Sono 200 milioni le persone che nel mondo utilizzano plugin per bloccare i messaggi pubblicitari. Nel 2015 avranno generato perdite per 22 miliardi di dollari. Gli editori provano varie strade per contrastare il fenomeno, in costante aumento. Come mostrare pop-up in cui spiegano i danni che questi software provocano a tutto l’ecosistema. E siamo solo all’inizio.
Notizia letta nel sito di Repubblica.it.
Poco mi stupisce la cosa in quanto banner e pop-up pubblicitari nei siti di informazioni stanno diventando a dir poco “invasivi”.
Ogni giorno leggo le notizie on line, da normale utente e non solo da pubblicitaria, e spesso mi trovo a dover cercare quello che mi interessa “celato” in maniera scientifica in mezzo a banner di ogni tipo.
Ho smesso di leggere alcune testate a causa dei pop-up a tutta pagina non sempre chiudibili al primo click, da dire anche che spesso la “X” del chiudi va cercata e se clickata apre comunque altre pagine.
Se qualche anno fa un pop-up attirava l’attenzione oggi non è più così, disturba e nulla più perché si è andati oltre misura.
Si vuole IMPORRE il messaggio all’utente, quando invece andrebbe PROPOSTO in maniera tale da attirare la SANA attenzione che merita qualunque brand che investe per promuoversi.
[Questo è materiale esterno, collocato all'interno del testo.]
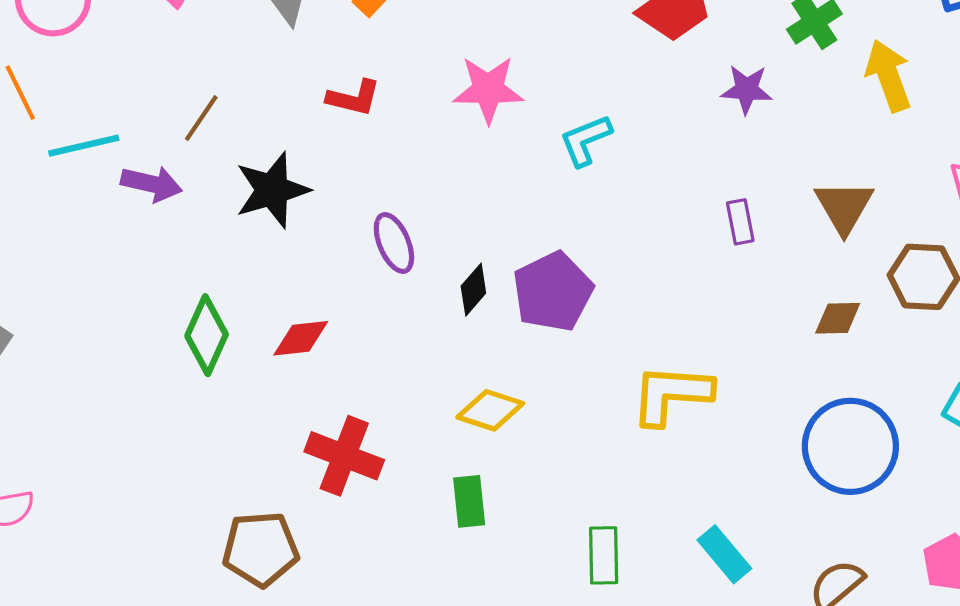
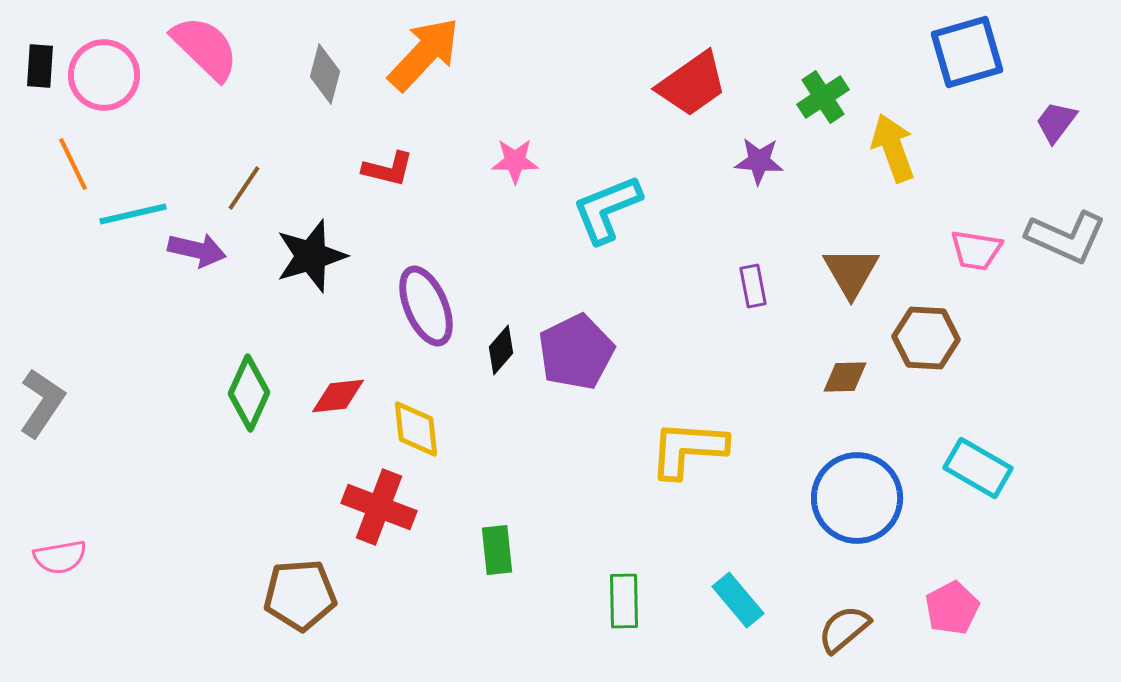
pink star: (488, 89) -> (515, 161), size x0.7
cyan L-shape: (586, 140) -> (607, 209), size x1.4
purple ellipse: (394, 243) -> (426, 306), size x1.4
yellow diamond: (490, 410) -> (416, 429), moved, turned 66

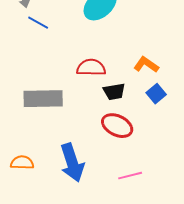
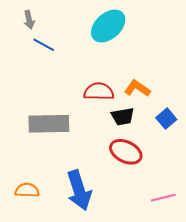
orange L-shape: (146, 65) -> (137, 88), moved
pink line: (130, 176) -> (163, 198), moved

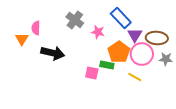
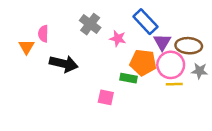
orange pentagon: (119, 52) -> (143, 62), turned -30
pink square: (92, 73) -> (106, 97), moved
yellow line: (135, 77) -> (174, 84), moved, turned -32

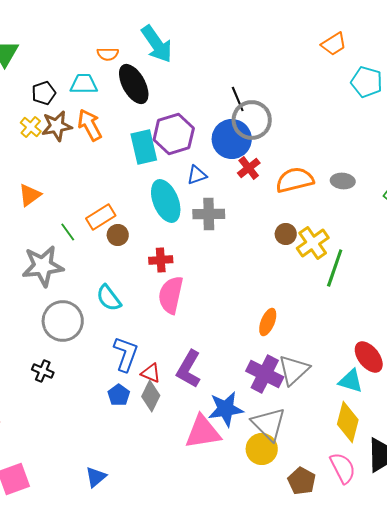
Per la programmazione televisiva esistono i parametri di affollamento pubblicitario che le emittenti devono rispettare nel palinsesto quotidiano, ma per quanto riguarda il web la normativa non c’è, e quando c’è è tutta da interpretare (quindi non si capisce e lascia ampio margine di non applicazione) oppure non viene semplicemente rispettata in quanto non si conosce perché non esiste un canale informativo indirizzato per lo meno agli operatori del settore.
Molto di rado ho consigliato ai miei clienti un piano di promozione che includesse anche i pop-up perché ritengo ci sia il rischio concreto che quanto di positivo può portare sia, a poterlo misurare, inferiore al danno di imposizione negativa generato.
Il motivo è semplice: quando si apre il sito di una testata di informazione on line si sta cercando una “notizia” e quello che viene imposto visivamente, senza opzione alcuna da parte dell’utente, è solo un ostacolo.
Davanti a un ostacolo si cerca di superarlo, ecco che quindi l’occhio va subito alla ricerca della “X” per chiudere il fastidio.
In questo passaggio il contenuto, di qualsiasi natura esso sia, non è visto e se visto memorizzato come elemento di disturbo.
L’utente la prossima volta che vedrà un’immagine che ricorda quel “brand disturbo” forse non se ricorderà in maniera dettagliata di dove e quando, ma è molto probabile che la memoria inconscia gli dirà di passare oltre.
Nessun stupore, dunque, davanti a questi dati.
Il fatto che si dica, nell’articolo a cui mi riferisco, che i software per bloccare siano dannosi è vero, ma è pur vero che ci sono banner che conducono a pagine altrettanto “infettanti” e queste l’utente le interpreta sempre come un rischio maggiore.
E’ vero anche che tenere attivo un portale web è un lavoro non da poco che necessita di introiti, ma proprio per questo la pubblicità nel web dovrebbe essere più ragionata, dovrebbero esserci delle valutazioni più accorte e anche una maggiore conoscenza dell’impatto psicologico di un messaggio imposto anziché proposto.